Czy to początek systemowego szykanowania za mówienie prawdy o aborcji? Na szefową Fundacji Życie i Rodzina został nasłany Sanepid, za to, że otwarcie walczy o powstrzymanie aborcji. Po wizycie w Szpitalu Praskim i sprzeczce z ordynator oddziału jako jedyna została skierowana na kwaranntanę. Oddziału nie zamknięto, choć władze szpitala twierdzą, że był tam koronawirus.
Sen niczym z orwellowskiego koszmaru. Najpierw rozpoznają Cię jako obrończynię życia i normalności, potem traktują z uprzedzeniami, a następnie zamykają w areszcie domowym. A to wszystko przez poglądy, które nie zgadzały się z proaborcyjną polityką ordynator SOR w Szpitalu Praskim.
„Zostałam rozpoznana m.in. przez ordynator oddziału, panią Elżbietę Nazarewską oraz innego pracownika SOR, którzy zaczęli mi robić nieprzyjemne uwagi ze względu na działalność publiczną (przeciw aborcji i LGBT). Prawdopodobnie wpisano do sprawozdania, że miałam kontakt z innym chorym na COVID-19, żeby zrobić mi na złość poprzez nałożenie kwarantanny na mnie i na moje dzieci, z których jedno jest niepełnosprawne i izolacja będzie dla niego wyjątkowo uciążliwa” - mówi Kaja Godek.
Szpital ten jest znany z proaborcyjnych postaw. Dla przykładu - obchodzi prawo aborcyjne oferując dyżur, na którym można na życzenie wziąć środki wczesnoporonne (określane dla niepoznaki antykoncepcją). Wszystko to zgodnie z polityką Rafała Trzaskowskiego, gdyż jest to szpital miejski.

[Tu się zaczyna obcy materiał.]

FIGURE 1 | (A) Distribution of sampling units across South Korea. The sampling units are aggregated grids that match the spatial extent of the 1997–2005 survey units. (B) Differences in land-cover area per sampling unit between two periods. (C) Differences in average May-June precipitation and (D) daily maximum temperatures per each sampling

Sprawa wydaje się prosta: trafisz nagle do szpitala, rozpozna Cię lekarz o poglądach proaborcyjnych - poświadczy w dokumencie, że miałeś kontakt z COVID - nawet jeśli to bzdura - i państwo zatrudnia swoje służby do ścigania Cię i zamknięcia w kwarantannę. Do czego jeszcze posuną się aborcjoniści, aby nękać za obronę życia i rodziny?